A police officer may argue that it is reasonable that the ‘no-stopping’ rule does not apply to him as he may be called off lunch and have to respond as a matter of urgency, and that response would be delayed if he had to make his way to where the car was parked. Parking a police car to allow an urgent response would not, in my view, be ‘reasonable’. It is reasonable that the rules do not apply to facilitate the actual response to an actual emergency or policing task, but not a potential response to a potential event. If that was what was intended rule 307 would simply say that the parking rules do not apply to a police or emergency vehicle, but it does not.
My view is that it is reasonable for the no-stopping rule to apply; or to put that another way, it is not reasonable for the exemption to apply in order to allow a police officer to park in a ‘no-stopping’ area to eat lunch; but it’s not my view that counts and of course I don’t know why he was in that area or what he was required to do.
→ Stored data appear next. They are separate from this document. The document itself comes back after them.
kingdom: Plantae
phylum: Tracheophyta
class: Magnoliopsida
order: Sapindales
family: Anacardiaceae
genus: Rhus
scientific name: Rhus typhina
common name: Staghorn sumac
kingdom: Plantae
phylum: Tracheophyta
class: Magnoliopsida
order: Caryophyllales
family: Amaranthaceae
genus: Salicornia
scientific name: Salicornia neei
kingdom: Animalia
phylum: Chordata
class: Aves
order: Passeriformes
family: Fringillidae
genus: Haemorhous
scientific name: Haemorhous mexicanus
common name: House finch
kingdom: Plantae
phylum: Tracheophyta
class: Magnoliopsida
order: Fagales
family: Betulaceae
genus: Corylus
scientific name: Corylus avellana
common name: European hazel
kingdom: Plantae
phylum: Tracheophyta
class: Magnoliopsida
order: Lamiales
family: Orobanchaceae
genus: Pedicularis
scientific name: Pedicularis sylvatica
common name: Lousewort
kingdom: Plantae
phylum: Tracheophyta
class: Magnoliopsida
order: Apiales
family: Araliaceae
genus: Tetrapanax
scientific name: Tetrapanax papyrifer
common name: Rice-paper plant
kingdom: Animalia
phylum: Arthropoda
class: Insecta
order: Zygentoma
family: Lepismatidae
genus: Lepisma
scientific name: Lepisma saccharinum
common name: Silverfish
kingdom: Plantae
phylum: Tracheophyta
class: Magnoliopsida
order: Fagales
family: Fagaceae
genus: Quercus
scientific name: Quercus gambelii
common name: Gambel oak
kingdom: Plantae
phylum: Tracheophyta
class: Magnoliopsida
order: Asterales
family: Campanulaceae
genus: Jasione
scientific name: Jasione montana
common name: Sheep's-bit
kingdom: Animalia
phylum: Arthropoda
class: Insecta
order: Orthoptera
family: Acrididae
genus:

So the first person who would need to consider whether or not rule 307 should apply is another police officer, presumably one from the Police Conduct Unit. If they are not satisfied that the decision to stop was reasonable and/or that reasonable care was not taken, one would expect them to issue a traffic infringement notice. If the officer disagreed with that assessment he could elect to have the matter dealt with in the Magistrate’s court and it would be up to the Magistrate to determine whether or not the officer took reasonable care and whether or not it is reasonable that rule 307 should apply in those circumstances.